◆ DIRECTIONS FOR THIS TASK: Can you quote each of the items below word for word, keeping every line as it appears?

________________________________________

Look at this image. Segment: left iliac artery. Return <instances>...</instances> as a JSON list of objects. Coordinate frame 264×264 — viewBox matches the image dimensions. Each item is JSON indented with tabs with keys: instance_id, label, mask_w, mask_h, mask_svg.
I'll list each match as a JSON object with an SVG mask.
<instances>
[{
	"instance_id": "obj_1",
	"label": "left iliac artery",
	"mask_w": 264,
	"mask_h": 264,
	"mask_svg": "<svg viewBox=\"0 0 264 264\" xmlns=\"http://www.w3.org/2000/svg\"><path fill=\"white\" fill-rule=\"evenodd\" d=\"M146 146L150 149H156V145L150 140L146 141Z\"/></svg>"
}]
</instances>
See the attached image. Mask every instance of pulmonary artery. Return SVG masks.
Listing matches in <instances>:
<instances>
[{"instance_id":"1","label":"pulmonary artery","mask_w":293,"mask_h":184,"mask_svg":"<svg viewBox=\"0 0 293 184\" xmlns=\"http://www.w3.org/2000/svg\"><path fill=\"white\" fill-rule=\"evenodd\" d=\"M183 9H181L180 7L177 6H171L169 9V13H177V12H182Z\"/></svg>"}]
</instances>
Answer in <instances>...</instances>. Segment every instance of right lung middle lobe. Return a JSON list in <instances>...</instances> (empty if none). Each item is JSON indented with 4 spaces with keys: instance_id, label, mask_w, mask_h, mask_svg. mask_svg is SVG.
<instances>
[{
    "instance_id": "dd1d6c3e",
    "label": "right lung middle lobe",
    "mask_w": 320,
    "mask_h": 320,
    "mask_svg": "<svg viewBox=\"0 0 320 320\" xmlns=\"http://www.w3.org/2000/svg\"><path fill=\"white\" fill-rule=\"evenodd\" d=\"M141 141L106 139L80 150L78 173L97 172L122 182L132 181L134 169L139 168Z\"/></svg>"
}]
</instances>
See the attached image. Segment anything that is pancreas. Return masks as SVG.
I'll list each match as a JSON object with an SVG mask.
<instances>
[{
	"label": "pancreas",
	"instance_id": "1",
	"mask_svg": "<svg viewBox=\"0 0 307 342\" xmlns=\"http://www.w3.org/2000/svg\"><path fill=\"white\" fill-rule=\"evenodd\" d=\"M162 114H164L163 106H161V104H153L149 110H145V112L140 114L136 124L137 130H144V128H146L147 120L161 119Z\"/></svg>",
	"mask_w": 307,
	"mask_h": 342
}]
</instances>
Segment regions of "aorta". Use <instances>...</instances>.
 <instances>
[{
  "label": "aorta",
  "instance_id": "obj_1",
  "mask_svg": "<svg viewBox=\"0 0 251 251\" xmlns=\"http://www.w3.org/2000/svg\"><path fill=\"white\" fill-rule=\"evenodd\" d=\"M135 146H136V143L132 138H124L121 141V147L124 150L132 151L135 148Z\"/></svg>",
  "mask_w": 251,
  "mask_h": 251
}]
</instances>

________________________________________

◆ WORKED ANSWER:
Look at this image. Segment: left iliac artery. Return <instances>...</instances> as a JSON list of objects. Coordinate frame 264×264 — viewBox matches the image dimensions. Each item is JSON indented with tabs with keys: instance_id, label, mask_w, mask_h, mask_svg.
I'll list each match as a JSON object with an SVG mask.
<instances>
[{
	"instance_id": "obj_1",
	"label": "left iliac artery",
	"mask_w": 264,
	"mask_h": 264,
	"mask_svg": "<svg viewBox=\"0 0 264 264\" xmlns=\"http://www.w3.org/2000/svg\"><path fill=\"white\" fill-rule=\"evenodd\" d=\"M146 146L150 149H156V145L150 140L146 141Z\"/></svg>"
}]
</instances>
See the attached image. Mask every instance of pulmonary artery. Return SVG masks.
Listing matches in <instances>:
<instances>
[{"instance_id":"1","label":"pulmonary artery","mask_w":293,"mask_h":184,"mask_svg":"<svg viewBox=\"0 0 293 184\" xmlns=\"http://www.w3.org/2000/svg\"><path fill=\"white\" fill-rule=\"evenodd\" d=\"M183 9H181L180 7L177 6H171L169 9V13H177V12H182Z\"/></svg>"}]
</instances>
Answer in <instances>...</instances>. Segment every instance of right lung middle lobe. Return a JSON list in <instances>...</instances> (empty if none). Each item is JSON indented with 4 spaces with keys: instance_id, label, mask_w, mask_h, mask_svg. mask_svg is SVG.
<instances>
[{
    "instance_id": "dd1d6c3e",
    "label": "right lung middle lobe",
    "mask_w": 320,
    "mask_h": 320,
    "mask_svg": "<svg viewBox=\"0 0 320 320\" xmlns=\"http://www.w3.org/2000/svg\"><path fill=\"white\" fill-rule=\"evenodd\" d=\"M141 141L106 139L80 150L78 173L97 172L122 182L132 181L134 169L139 168Z\"/></svg>"
}]
</instances>
See the attached image. Segment anything that is pancreas. Return masks as SVG.
I'll list each match as a JSON object with an SVG mask.
<instances>
[{
	"label": "pancreas",
	"instance_id": "1",
	"mask_svg": "<svg viewBox=\"0 0 307 342\" xmlns=\"http://www.w3.org/2000/svg\"><path fill=\"white\" fill-rule=\"evenodd\" d=\"M162 114H164L163 106H161V104H153L149 110H145V112L140 114L136 124L137 130H144V128H146L147 120L161 119Z\"/></svg>",
	"mask_w": 307,
	"mask_h": 342
}]
</instances>
Segment regions of "aorta". Use <instances>...</instances>.
 <instances>
[{
  "label": "aorta",
  "instance_id": "obj_1",
  "mask_svg": "<svg viewBox=\"0 0 251 251\" xmlns=\"http://www.w3.org/2000/svg\"><path fill=\"white\" fill-rule=\"evenodd\" d=\"M135 146H136V143L132 138H124L121 141V147L124 150L132 151L135 148Z\"/></svg>",
  "mask_w": 251,
  "mask_h": 251
}]
</instances>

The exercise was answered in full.